Text block:
If the marriage celebrant registration invoice remains unpaid after 60 days from the date of issue (the legislated ‘charge payment day’), under section 39FB of the Marriage Act 1961, the celebrant must be deregistered. There is no discretion even when circumstances like a sudden illness, a death in the family or even a domestic violence situation affects the timing of the payment.

Quite naturally, we all tend to sit by passively and accept laws without much thought or consideration given to their implications unless personally affected. But seemingly well-intentioned laws can backfire, expose absurd processes, and unjust outcomes.

One day I met all the requirements to practise as a Commonwealth-registered marriage celebrant, and the next I did not.

To re-register, I had to wait several months (after I completed the red tape, obtained three referee reports and paid the $600 application fee plus $40 for a police history check) to satisfy the requirements, and ‘once again’ practise as a Commonwealth registered marriage celebrant.

The re-registration process is even more absurd and costly for marriage celebrants with over 10 years’ experience. They are required to retrain if they don’t have the current training requirements of a Cert IV in Celebrancy or an equivalent tertiary qualification. It’s not surprising therefore when a celebrant with 20 years’ experience and well over a thousand marriage ceremonies under her belt, decided that to register ‘again’ was a complete waste of time, effort and money.

The current processes and law illustrate the defects in the legislation and the serious implications of mandatory deregistration.

2018 – the same year I was deregistered – saw the highest number of celebrants deregistered since the introduction of the cost-recovery charge. It’s highly likely the massive jump from 170 celebrants deregistered in 2017 to 370 in 2018 can be attributed to the omission of an SMS text reminder to celebrants from the Marriage Law and Celebrants Section (MLCS), as in previous years.

The reason the text message was not sent in 2018 was that the part of the department that had that capacity was moved in a Machinery of Government change.

Thankfully, this year, the MLCS is using a provider for the text reminders to help prevent celebrants from missing the payment date and deregistration. But that doesn’t help me. It is also disappointing that the MLCS does not obtain data from deregistered celebrants to determine their reason for non-payment, as this type of information would be useful to improve processes.

Losing my job and informing the couples who booked me to officiate their marriage that it was no longer possible, was gut-wrenching. The couples were forced to find a new celebrant – some within a very short time frame – which caused distress and inconvenience.

The couples chose me because of my personality, service, and reputation to create and deliver a marriage ceremony for one of the most important days in their life. My business reputation was now damaged. Plus, I lost $4,200 income from cancelled weddings which was a significant cost to me and my family.

Being deregistered is one of the worst things that can happen to a marriage celebrant, so I kept my status close. I only told a few couples and celebrants who I felt would understand and not judge. To the others, I simply provided vague responses when asked why I had to cancel the weddings.

From what I’ve gathered, when the annual registration charge and the penalty of deregistration for non-payment were proposed, there was some support from some Celebrant Associations, but strong opposition from most associations.

The charge is a cost recovery levy, rather than a fee. It is imposed on 28% of marriage celebrants in Australia – which is another reason why deregistration for the non-payment of the charge is grossly unfair.

Task list:
1. In the text on celebrant deregistration, write out the passage starting with "To re-register, I" and going on through "registered marriage celebrant.", substituting "criminal record check" for "police history check".
2. According to the text on celebrant deregistration, how many celebrants were deregistered in 2018?

Extracted information:

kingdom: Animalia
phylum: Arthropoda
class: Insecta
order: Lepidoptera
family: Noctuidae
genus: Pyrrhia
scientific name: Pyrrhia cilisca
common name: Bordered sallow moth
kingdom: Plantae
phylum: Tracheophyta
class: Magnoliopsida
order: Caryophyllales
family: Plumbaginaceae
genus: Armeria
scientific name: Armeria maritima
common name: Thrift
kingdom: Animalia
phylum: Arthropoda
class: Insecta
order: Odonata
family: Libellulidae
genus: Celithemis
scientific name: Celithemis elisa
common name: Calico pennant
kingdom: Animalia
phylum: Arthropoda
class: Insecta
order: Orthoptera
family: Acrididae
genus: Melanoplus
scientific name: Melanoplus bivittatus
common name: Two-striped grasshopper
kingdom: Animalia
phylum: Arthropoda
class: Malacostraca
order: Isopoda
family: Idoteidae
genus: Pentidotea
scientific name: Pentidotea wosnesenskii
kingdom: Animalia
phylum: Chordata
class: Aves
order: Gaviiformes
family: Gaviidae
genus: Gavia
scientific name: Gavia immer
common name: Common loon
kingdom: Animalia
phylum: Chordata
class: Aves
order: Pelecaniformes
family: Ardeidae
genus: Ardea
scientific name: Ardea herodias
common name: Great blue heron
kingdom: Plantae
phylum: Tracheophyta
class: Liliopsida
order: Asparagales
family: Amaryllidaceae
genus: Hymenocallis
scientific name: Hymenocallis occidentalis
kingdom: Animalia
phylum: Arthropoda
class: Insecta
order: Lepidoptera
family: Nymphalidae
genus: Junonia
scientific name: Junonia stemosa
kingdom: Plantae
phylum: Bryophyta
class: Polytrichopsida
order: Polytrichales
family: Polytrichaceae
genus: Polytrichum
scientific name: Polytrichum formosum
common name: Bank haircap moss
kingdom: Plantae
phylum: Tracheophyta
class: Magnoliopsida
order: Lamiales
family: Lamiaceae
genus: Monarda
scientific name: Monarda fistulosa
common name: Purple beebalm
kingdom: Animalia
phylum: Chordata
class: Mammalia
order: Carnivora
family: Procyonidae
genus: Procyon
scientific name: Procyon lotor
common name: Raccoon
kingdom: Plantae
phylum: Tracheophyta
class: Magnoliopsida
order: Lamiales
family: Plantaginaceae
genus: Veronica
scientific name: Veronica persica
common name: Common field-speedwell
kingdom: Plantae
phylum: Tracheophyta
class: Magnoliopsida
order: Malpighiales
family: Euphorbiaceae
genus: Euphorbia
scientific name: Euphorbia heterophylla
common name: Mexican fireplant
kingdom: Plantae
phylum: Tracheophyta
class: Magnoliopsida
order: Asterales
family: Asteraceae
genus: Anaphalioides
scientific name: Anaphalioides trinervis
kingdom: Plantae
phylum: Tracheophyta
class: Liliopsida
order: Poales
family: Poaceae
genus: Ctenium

Answers to each task:
1.
To re-register, I had to wait several months (after I completed the red tape, obtained three referee reports and paid the $600 application fee plus $40 for a criminal record check) to satisfy the requirements, and ‘once again’ practise as a Commonwealth registered marriage celebrant.

2. 370